In the visualization:
- Each blue dot signifies one example of one class of data (for example,
spam).
- Each orange dot signifies one example of another class of data (for
example, not spam).
- The background color represents the model's prediction of where examples
of that color should be found. A blue background around a blue dot
means that the model is correctly predicting that example. Conversely,
an orange background around a blue dot means that the model is making
an incorrect prediction for that example.
This exercise provides both a test set and a training set, both drawn from
the same data set. By default, the visualization shows only the training
set. If you'd like to also see the test set, click
the Show test data checkbox just below the visualization. In the
visualization, note the following distinction:
- The training examples have a white outline.
- The test examples have a black outline.
Task 1: Run Playground with the given settings by doing the
following:
- Click the Run/Pause button:

- Watch the Test loss and Training loss values change.
- When the Test loss and Training loss values stop changing
or only change once in a while, press the Run/Pause button
again to pause Playground.
Note the delta between the Test loss and Training loss. We'll try to reduce this
delta in the following tasks.
Task 2: Do the following:
- Press the Reset button.

- Modify the Learning
rate.
- Press the Run/Pause button:
- Let Playground run for at least 150 epochs.
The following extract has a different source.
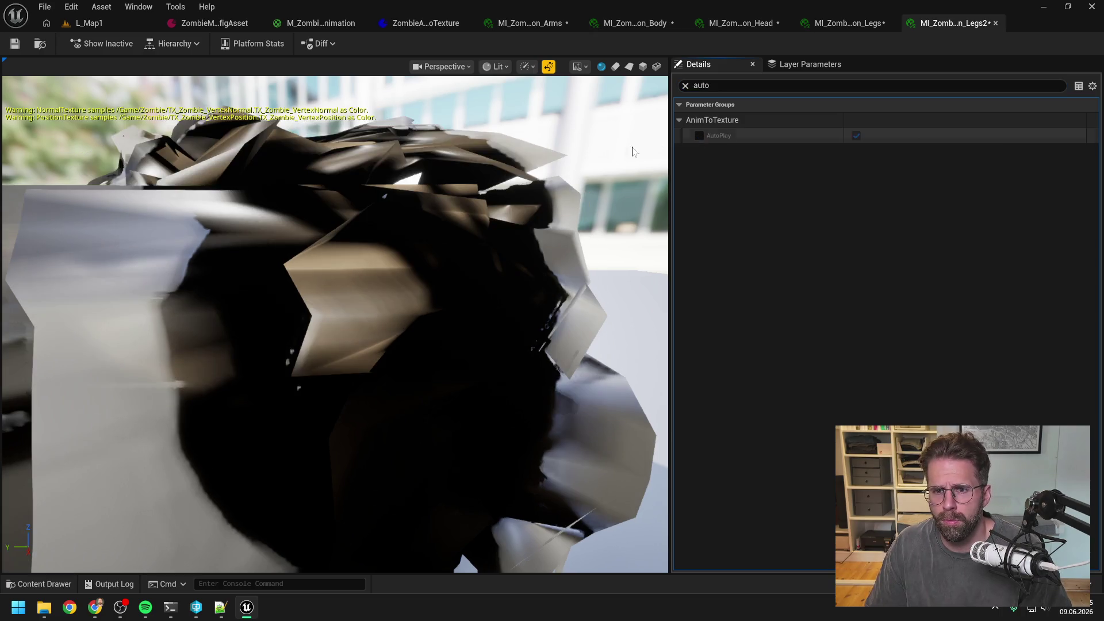
click(14, 43)
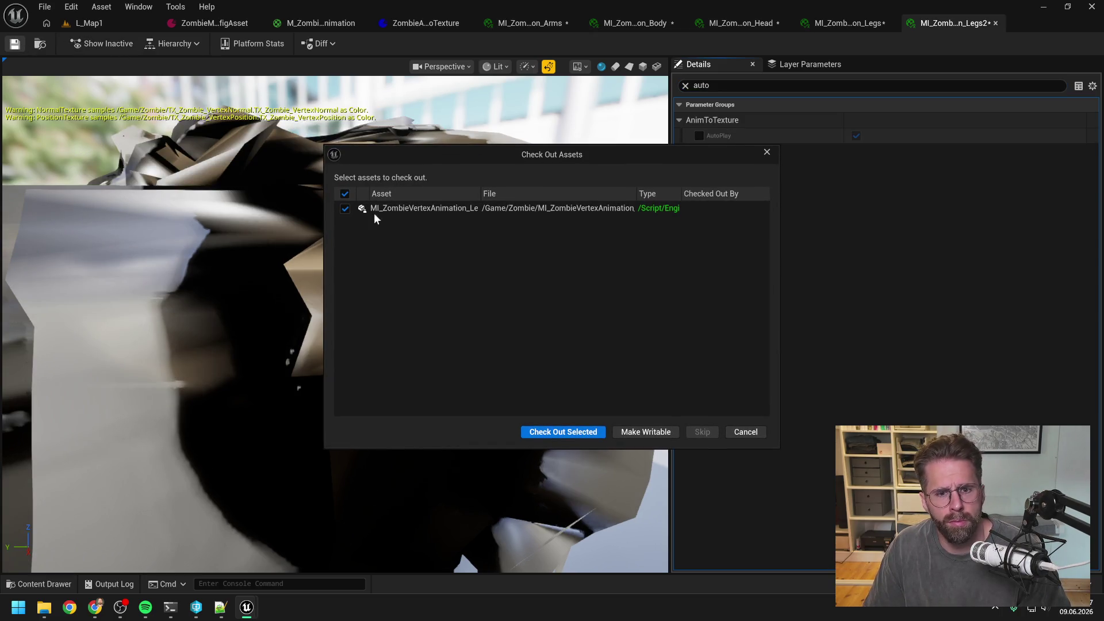
click(556, 431)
Is the delta between Test loss and Training loss lower or
higher with this new Learning rate? What happens if you modify both
Learning rate and
batch size?
Optional Task 3: A slider labeled Training data percentage
lets you control the proportion of training data to test data. For example,
when set to 90%, then 90% of the data is used for the training set and the
remaining 10% is used for the test set.
Do the following:
- Reduce the "Training data percentage" from 50% to 10%.
- Experiment with Learning rate and Batch size, taking notes on your
findings.
Does altering the training data percentage change the optimal
learning settings that you discovered in Task 2? If so, why?
Click the plus icon for the answer to Task 1.
With learning rate set to 3 (the initial setting),
Test loss is significantly higher than Training loss.
Click the plus icon for the answer to Task 2.
By reducing learning rate (for example, to 0.001),
Test loss drops to a value much closer to Training loss. In most runs,
increasing Batch size does not influence Training loss or Test
loss significantly. However, in a small percentage of runs, increasing
Batch size to 20 or greater causes Test loss to drop slightly
below Training loss.
Playground's data sets are randomly generated. Consequently, our
answers may not always agree exactly with yours.
Click the plus icon for the answer to Task 3.
Reducing the Training data percentage from 50% to 10% dramatically
lowers the number of data points in the training set. With so little data,
high batch size and high learning rate cause the training model to jump
around chaotically (jumping repeatedly over the minimum point).